‘The Code Breaker’ by Walter Isaacson
ISBN 978-1-9821-1585-2
I finished reading Walter Isaacson’s ‘The Code Breaker’ yesterday, a book about Jennifer Doudna, CRISPR, gene editing and the life sciences revolution that is happening today. It is a good book, but it could have been a brilliant book.
Jennifer Doudna and Emmanuelle Charpentier are two of the most famous scientists in the world right now, and deservedly so. They shared the Nobel prize in Chemistry 2020 and are rock stars. That they are also women leading the science is revolutionary. That aspect is shown, if just.
This book is a tour de force and covers a vast swath of science and scientific history. It reaches back to Nobel prize winners James Watson and Francis Crick for their work on DNA, and the reprehensible treatment of Rosalin Franklin by Watson and Crick. And here Isaacson first injects poor writerly judgment by apologizing for the men.
The book covers the science well. The processes, the organizations and the mustering of resources, the competition between scientists and their teams. But it is weak on the human side.

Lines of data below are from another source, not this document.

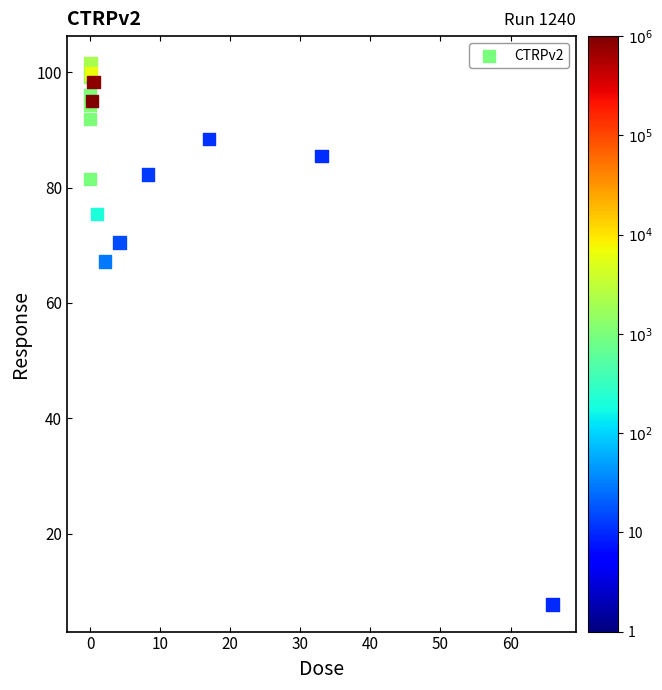

What Y value in the scatter plot is closest to 54?

67.2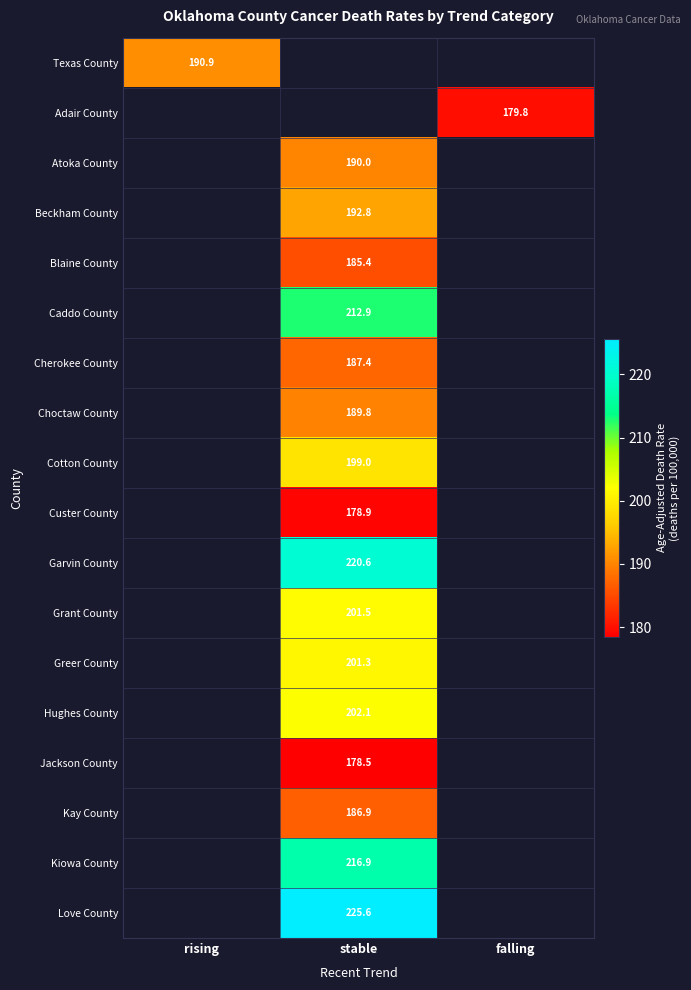

The value of Atoka County at stable is 190.0. True or false?

True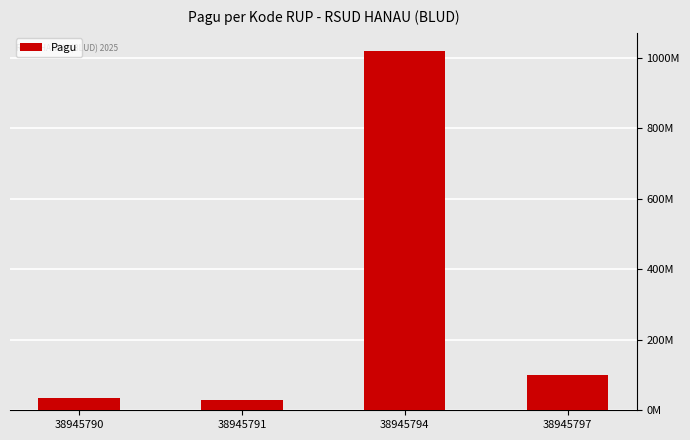

Approximately how many times larger is the value at 38945791 compared to 38945797?

0.3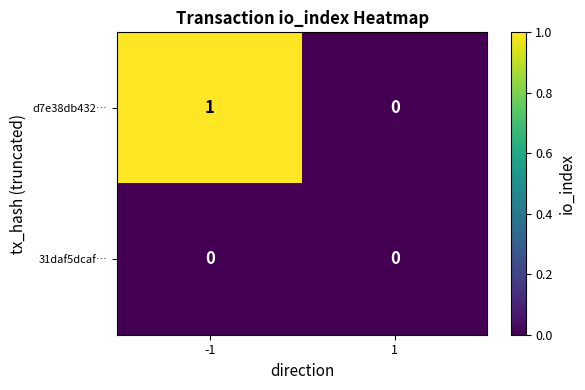

Count the number of data series in this chart.

2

I don’t know Doudna after reading this book. Her thoughts, feelings, motivations are not shared. Her quirks(and we all have them), her values, her sense of humour. I felt the author liked George Church more and let that feeling show through. Charpentier plays too small a role in the story, and I feel she is an interesting character who could have shone. But Isaacson is poor in presenting people.
I previously read Isaacson’s book on Steve Jobs. I started reading that book in awe of what Jobs did, but thinking he was not a nice person or a good man. I left that book with my impression unchanged.
I started reading this book in awe of Doudna, but not knowing much about her personality. I finished the same way.
Isaacson would be well served to read some good fiction with an eye to how the author creates closeness, intimacy even, to great characters. He doesn’t get close to Doudna, so the reader can’t, and it hurts the book.
But he goes further and injects himself into the story. He shows a predisposition to be the moderator, to try to settle contentious issues. He papers over the genuine conflict between Doudna and Feng Zhang, as between Watson, Crick and Franklin. When both Doudna and Zhang are in attendance at future events, do they speak? Is the relationship strained, awkward even? The author is uncomfortable going there, so he doesn’t.
Good writing needs honesty, and I think this author fails on that account. He didn’t want to upset anyone. That gentle vision works in actual life but makes for milquetoast literature. And the book closes by winning a Nobel prize. I expected elation and celebration. Nope. A sad, final missed opportunity.